» **Task material**:
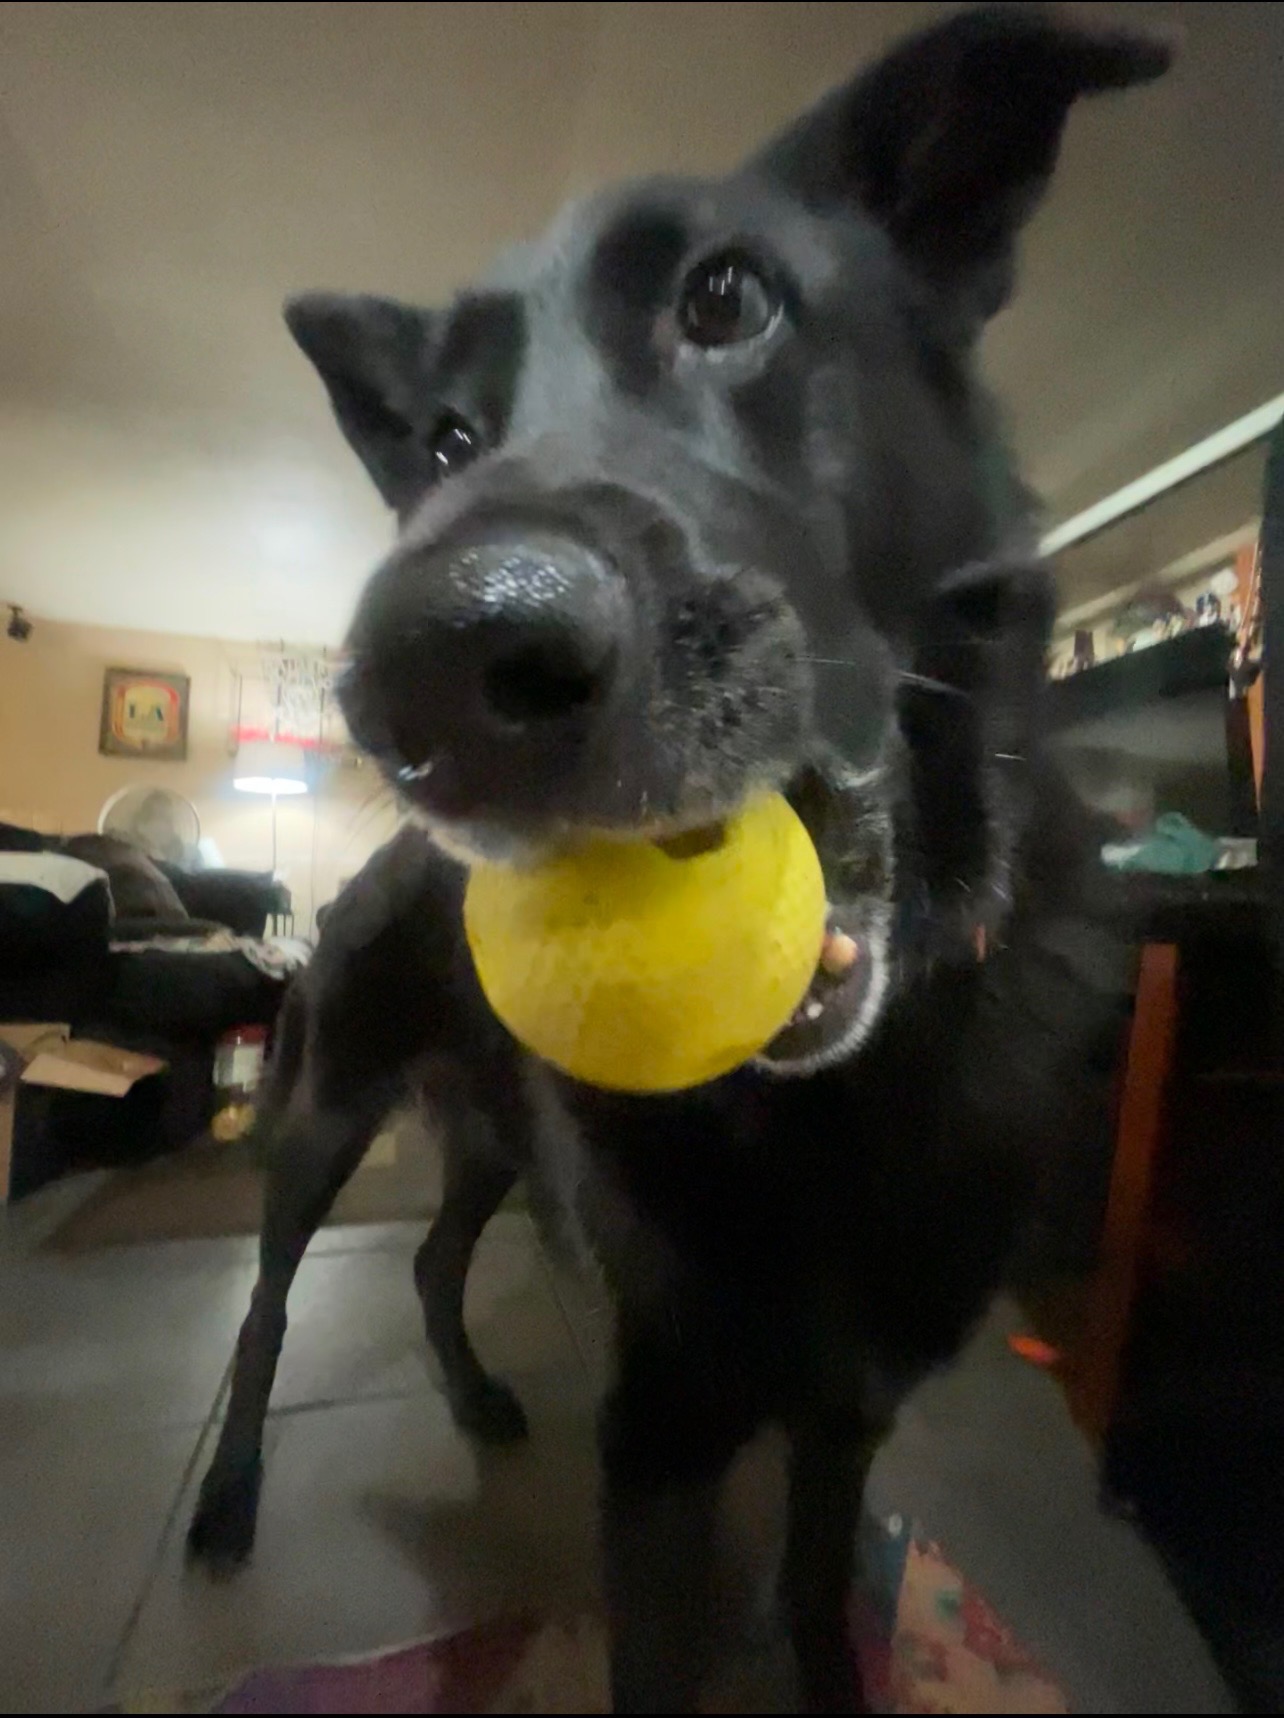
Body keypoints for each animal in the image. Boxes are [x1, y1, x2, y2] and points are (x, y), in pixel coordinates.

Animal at [188, 9, 1167, 1709]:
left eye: (727, 300)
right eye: (445, 438)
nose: (426, 684)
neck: (842, 1097)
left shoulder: (848, 1410)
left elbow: (822, 1595)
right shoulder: (658, 1444)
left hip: (496, 1139)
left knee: (436, 1258)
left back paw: (475, 1392)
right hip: (323, 1117)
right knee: (266, 1305)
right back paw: (234, 1487)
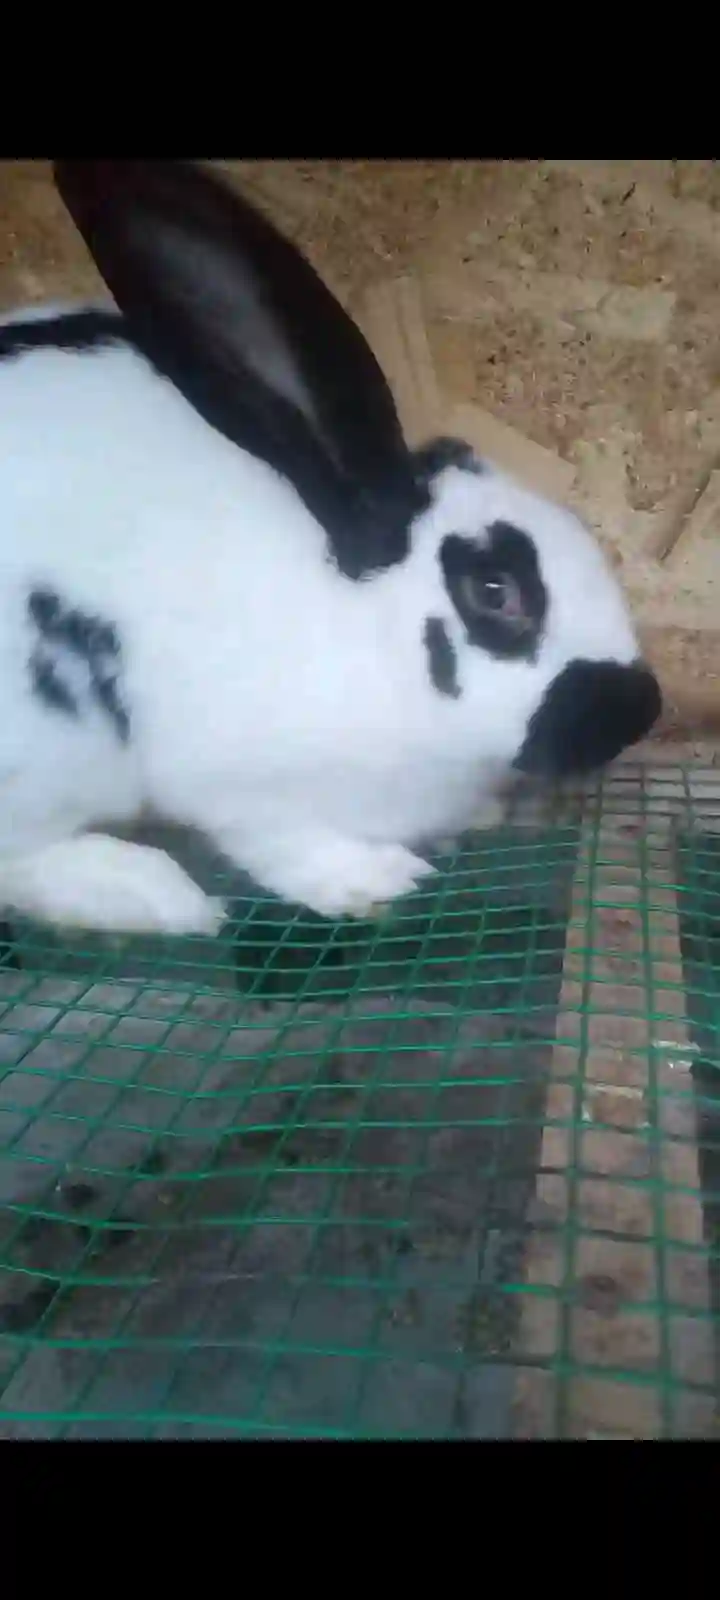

» **Task objective**: Nothing but the pictures should be left out when the listing is repeated exactly.

» **Result for this task**:
Body keypoints for each animal in the image. Boxes are [x1, y1, x2, y2] and points are (x, y), in pixel coordinates.

Animal at [188, 9, 1167, 1709]:
left eye: (727, 300)
right eye: (445, 438)
nose: (426, 684)
neck: (842, 1097)
left shoulder: (848, 1410)
left elbow: (822, 1595)
right shoulder: (658, 1444)
left hip: (496, 1139)
left knee: (436, 1258)
left back paw: (475, 1392)
right hip: (323, 1117)
right knee: (266, 1305)
right back paw: (234, 1487)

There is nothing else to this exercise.